「時間外労働年間960時間」規制、ドライバーの4割強が収入減を懸念

「時間外労働年間960時間」規制、ドライバーの4割強が収入減を懸念

JILSが関西圏の51人対象に意識調査、待ち時間や荷役短縮に期待も

日本ロジスティクスシステム協会(JILS)は4月9日、改善基準告示の改正に伴い4月1日以降は時間外労働の上限年間960時間に規制強化されたことに関するトラックドライバーの意識調査結果(速報版)を公表した。

改善基準告示の改正について、トラックドライバーの22%が「時間外労働960時間規制」を知らなかったと回答。

上限年間960時間を12カ月で割ると1カ月当たりの上限は80時間になるが、調査時点で月80時間以上の時間外労働を行っている人は27%に達するなど、物流現場の法令順守が徹底されるかどうか不安を残した。

また、規制強化で労働時間が短縮し収入が減ることへの懸念が4割強で最も多かった一方、積み降ろしの待ち時間や荷役時間が短くなることを期待する声も3割強を占めており、現場で期待と懸念が入り混じっていることをうかがわせた。

調査は今年3月26~31日、関西圏の運送事業者3社のトラックドライバーを対象に実施、無記名でアンケート票に記入してもらう形式で51人(男性43人、女性5人、不明3人)が回答した。3社はそれぞれ従業員が33人・28人・16人、資本金は2000万円・300万円・950万円だった。

「余暇の時間増」「健康や業務の安全改善」の声も

調査によると、1カ月当たりの平均的な時間外労働(残業)を尋ねたところ、「80時間以上100時間未満」が12人で最も多く、「60時間以上80時間未満」が9人、「分からない」が8人、「10時間未満」が7人などと続いた。
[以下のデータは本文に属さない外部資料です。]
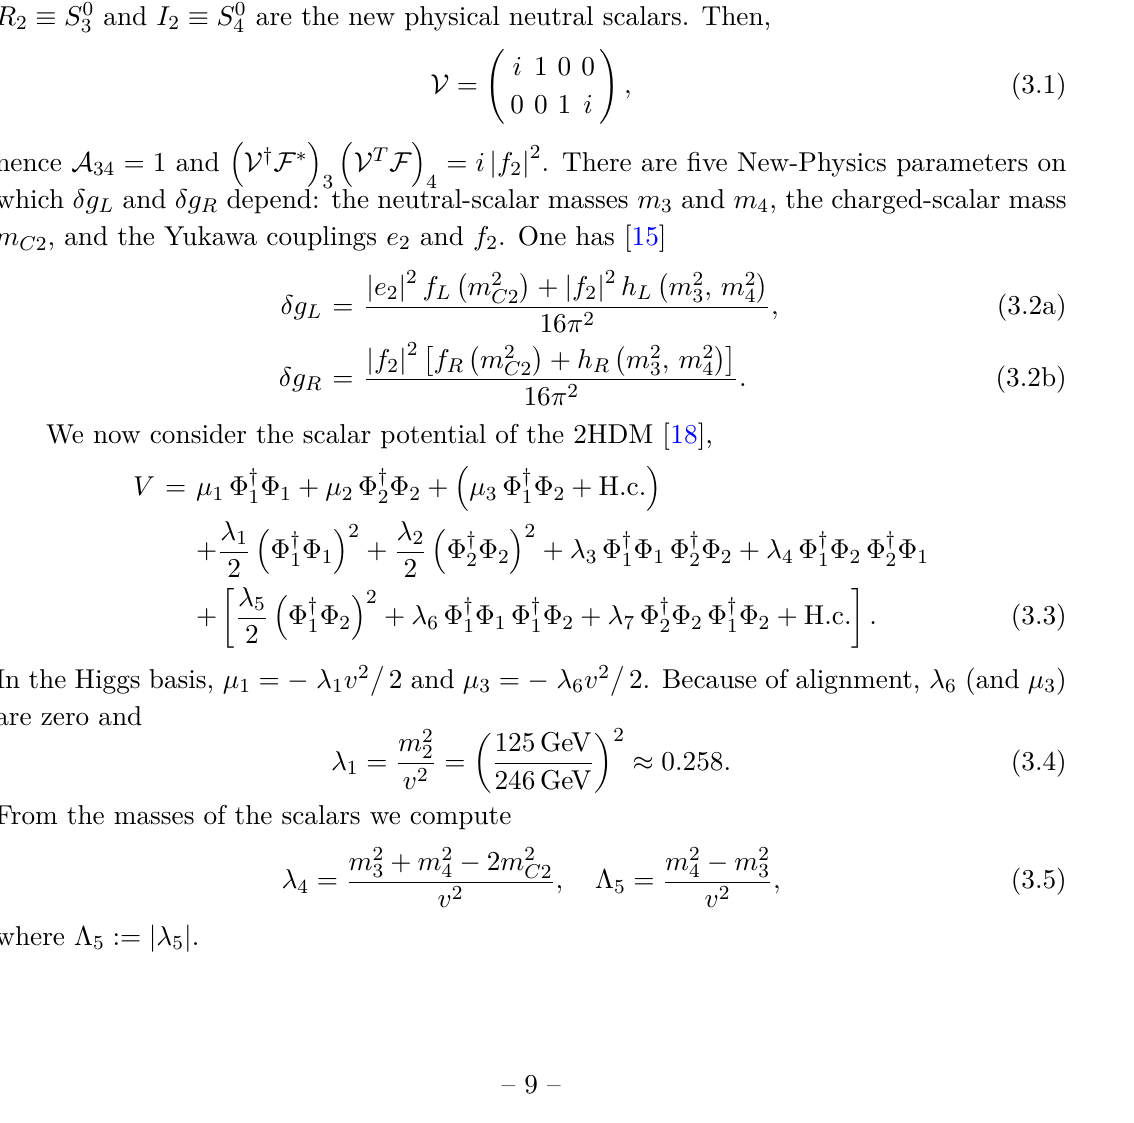
(cid:0) (cid:1) h R m 2 , m 2 j j 0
規制強化による不安として最も多く選ばれたのは(複数回答可)「収入が減る」で24人だった。「忙しくなる(業務の密度が高くなる)」は14人、「業務が計画しにくくなる」は9人、「新たな職を探す必要がある」は3人などとなった。「不安はない」は16人だった。
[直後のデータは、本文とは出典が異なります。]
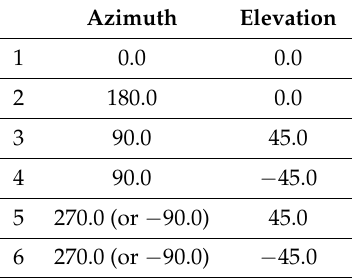
Table 2. Angle selection for training and validation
規制強化で期待していること(複数回答可)は「積み込み先や届け先での待ち時間や荷役時間が短くなる」が17人でトップ。「余暇の時間が増える」(13人)、「自身の健康と業務の安全が改善される」(10人)、「家族や友人と過ごす時間が増える」(7人)などと続いた。同時に、「期待はない」は14人に達した。